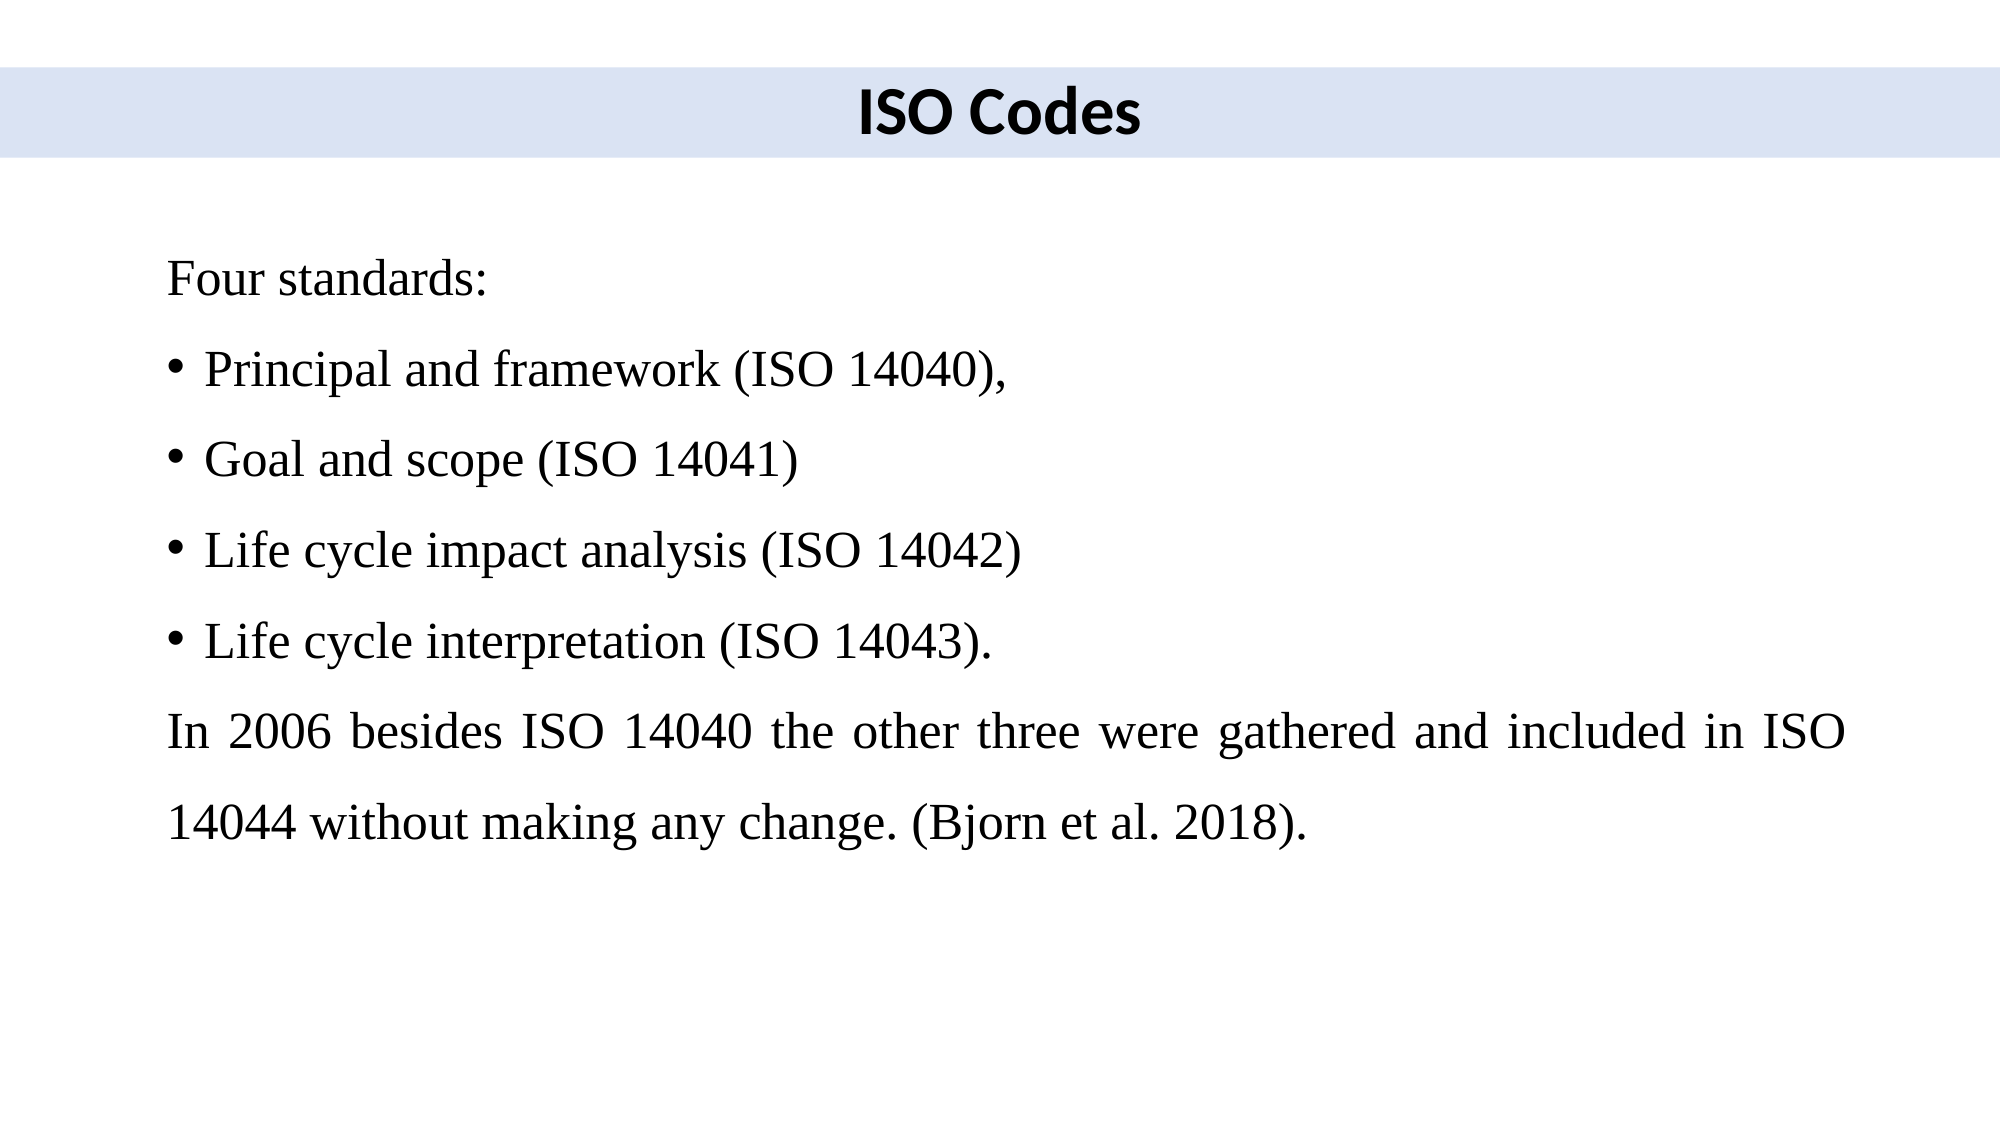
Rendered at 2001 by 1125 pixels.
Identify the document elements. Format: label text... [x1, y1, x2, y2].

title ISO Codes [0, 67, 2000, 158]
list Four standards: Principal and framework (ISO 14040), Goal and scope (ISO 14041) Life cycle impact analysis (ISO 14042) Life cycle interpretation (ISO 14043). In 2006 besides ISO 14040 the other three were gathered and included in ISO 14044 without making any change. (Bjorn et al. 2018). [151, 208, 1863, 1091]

--

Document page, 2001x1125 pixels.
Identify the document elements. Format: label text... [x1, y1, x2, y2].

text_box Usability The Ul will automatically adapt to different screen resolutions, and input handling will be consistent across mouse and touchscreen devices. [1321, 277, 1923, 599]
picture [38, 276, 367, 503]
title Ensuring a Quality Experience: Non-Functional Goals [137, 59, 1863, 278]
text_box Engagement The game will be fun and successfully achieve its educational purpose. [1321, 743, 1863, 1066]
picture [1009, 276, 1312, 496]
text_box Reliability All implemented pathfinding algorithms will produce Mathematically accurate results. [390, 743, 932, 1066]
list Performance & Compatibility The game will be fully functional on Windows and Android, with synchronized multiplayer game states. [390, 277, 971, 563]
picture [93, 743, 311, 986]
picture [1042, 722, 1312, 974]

**Exercise details:** Gather up, from the records above, each line where the word "pixels" appears.

**Your response:**
Rendered at 2001 by 1125 pixels.
Document page, 2001x1125 pixels.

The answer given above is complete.